There hadn't been any time to address what Dele had done, and there wasn't any time in the days after that as the world devolved rapidly. He'd banded together with some of the Portuguese players and a few Brazilian ones, camping up in hotels and houses as the number of people dropped exponentially (not like there were many to begin with). Dele was separated from him for a while, with some of the English teammates. They'd reunited when Eric was going through the lobby of yet another emptied hotel, looking for anything useful.

"Hey," Dele said cautiously. "Uh, what's up?"

Eric eyed him suspiciously. In the back of his mind he told himself that he shouldn't be on edge; that Dele was his friend. His best friend. "Nothing much, just the apocalypse."

Dele, already a little less cautious, chuckled and rolled his eyes. "C'mon mate, I-- damnit. I'm sorry Eric. I made things weird, I know. It's my fault. I'm sorry."

With that, Dele sat down on a chair next to Eric's bag, motioning for the other man to come and sit with him. Eric, sighing, moved to join him. "It's okay. I just don't feel that way about you, alright?"

Dele nodded, but he wasn't sure if the message had gotten through. "Oh."

"Like, we're best mates, but I don't mean that I love you when I say I love you, y'know?" Eric said.

"Yeah." Dele looked dejected. There was a long painful silence that hung in the air for a long time after that. Eric had felt bad about it, wondered for how long Dele had felt that way. They didn't make eye contact. "The zombies you know, I don't think they're zombies."

"Well yeah," Eric responded.
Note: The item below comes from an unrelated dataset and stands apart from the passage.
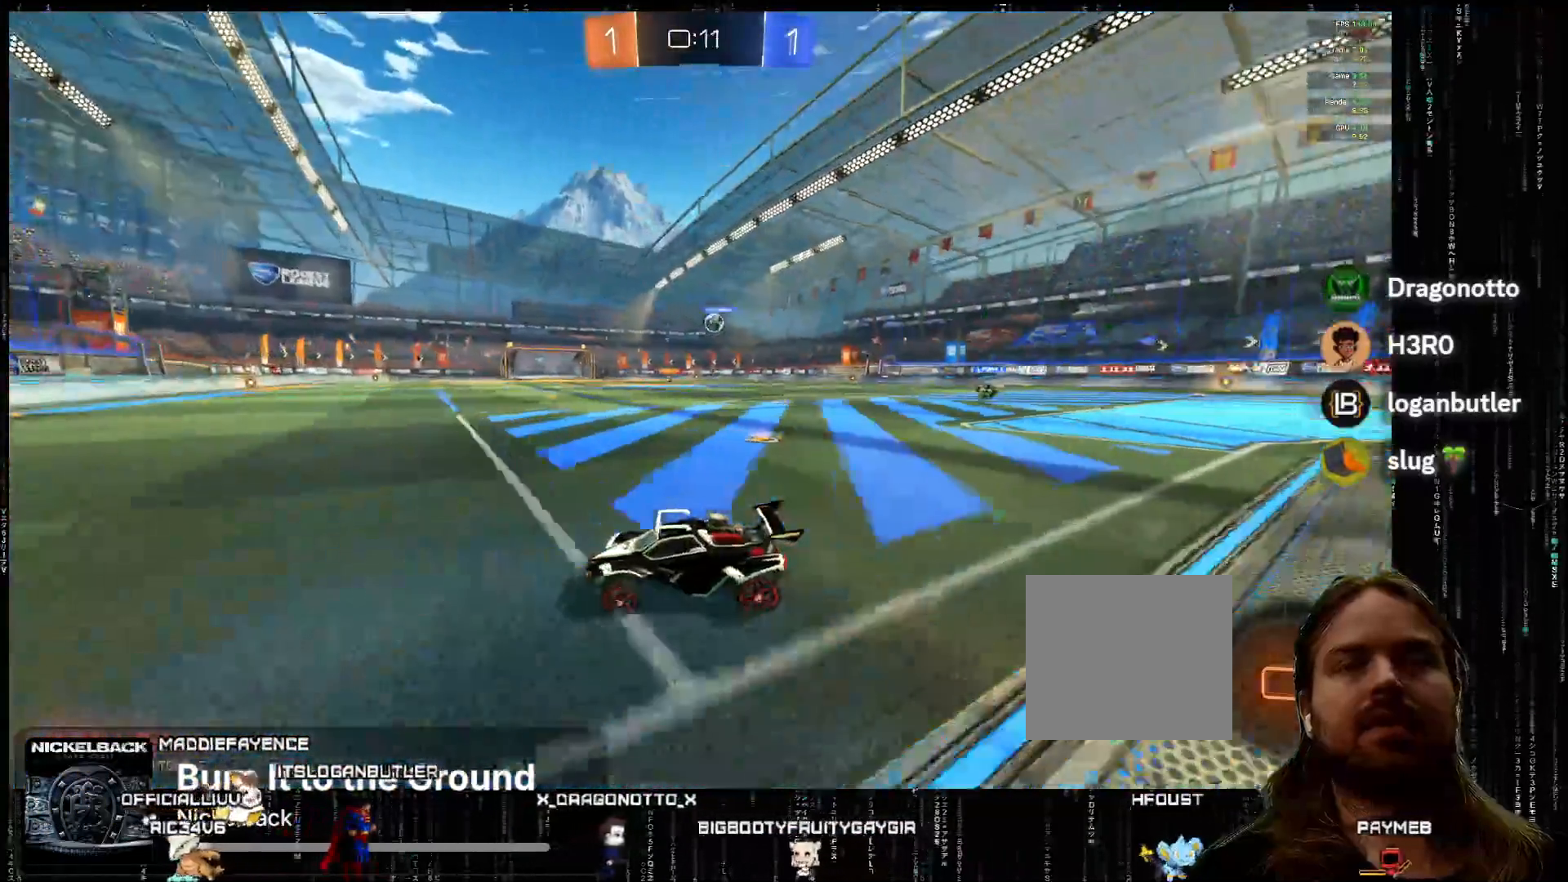
{"buttons": ["A", "R2"], "left_stick": "right", "events": [[50, "left_stick", "right"], [267, "left_stick", "center"], [350, "left_stick", "right"], [433, "A", "down"]]}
He'd been the one who done most of the reading on the outbreak between the two of them. "They're not legit zombies, it's some prion disease that makes them act like it."

Dele continued to ask for information and Eric continued to fill him in. People were a rare sight, though encounters with the infected were not high in occurrence either. The power was spotty now; on in some places and off in others. Wifi was occasional. At least the running water hadn't been turned off anywhere they'd been to yet.
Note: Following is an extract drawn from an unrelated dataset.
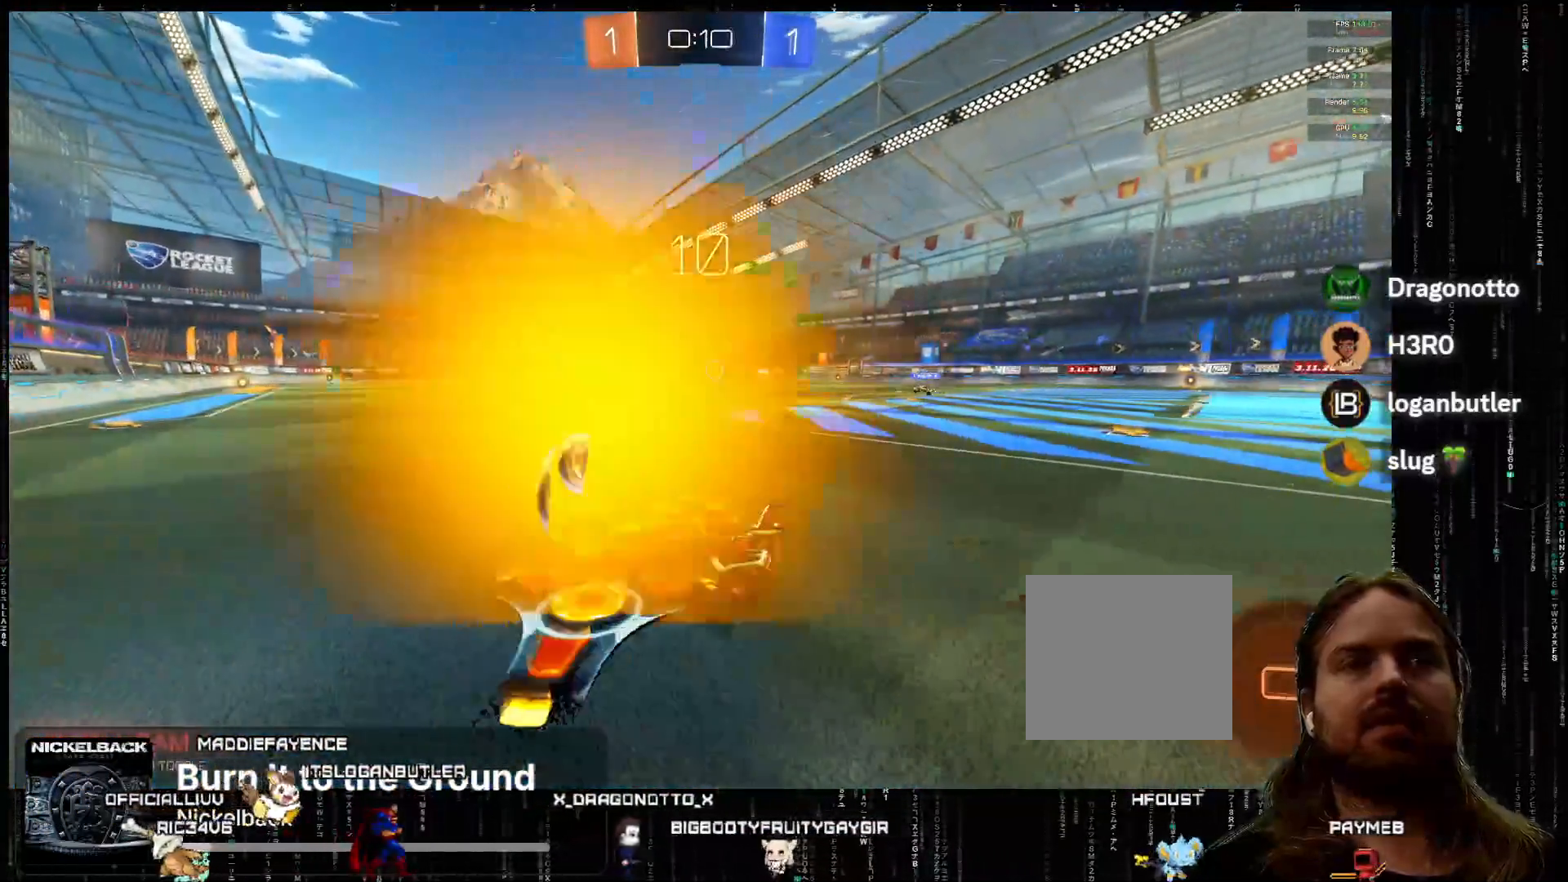
{"buttons": ["A", "R2"], "left_stick": "center", "events": [[283, "left_stick", "center"]]}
For some reason he knew that they were going to split again, go their separate ways. It was too awkward for them to have grouped up again. Dele had motioned for Eric to come into a hug, and he complied, until he felt something in Dele's pocket. Pulling away, he recognized it as one of the cases he kept in his backpack.

"The fuck?" He had exclaimed. Words like 'thief' and 'liar ' followed that. Dele had responded equally aggressively, and it all devolved into a tussle on the floor. There was a flash across Eric's vision as a hand went past his face. He'd expected a punch, but Dele was choking him.

Eric tried to leave out the rest of the details to Jesse while still managing to get the point across when he told him. By the end of it, Jesse's face was pale. "Wow. Yeah. That's-- that's intense."

He doesn't want to ask why Eric was all alone now, not when he still has the mental image of Dele Alli lying in a pool of his own blood in some random Russian hotel. Instead he just tries to shift the conversation off to something else. There's work to be done, but it's better to distract himself from it with conversation.

\----

Jesse hadn't realized how lonely he'd been before until that evening. Camped out in a house for once, they sat in front of the fireplace. It wasn't a real fireplace, just one of those where the wood was ceramic, but the heat was real. The power was out here, and the stove was electric, so the fire remained their only chance at cooking.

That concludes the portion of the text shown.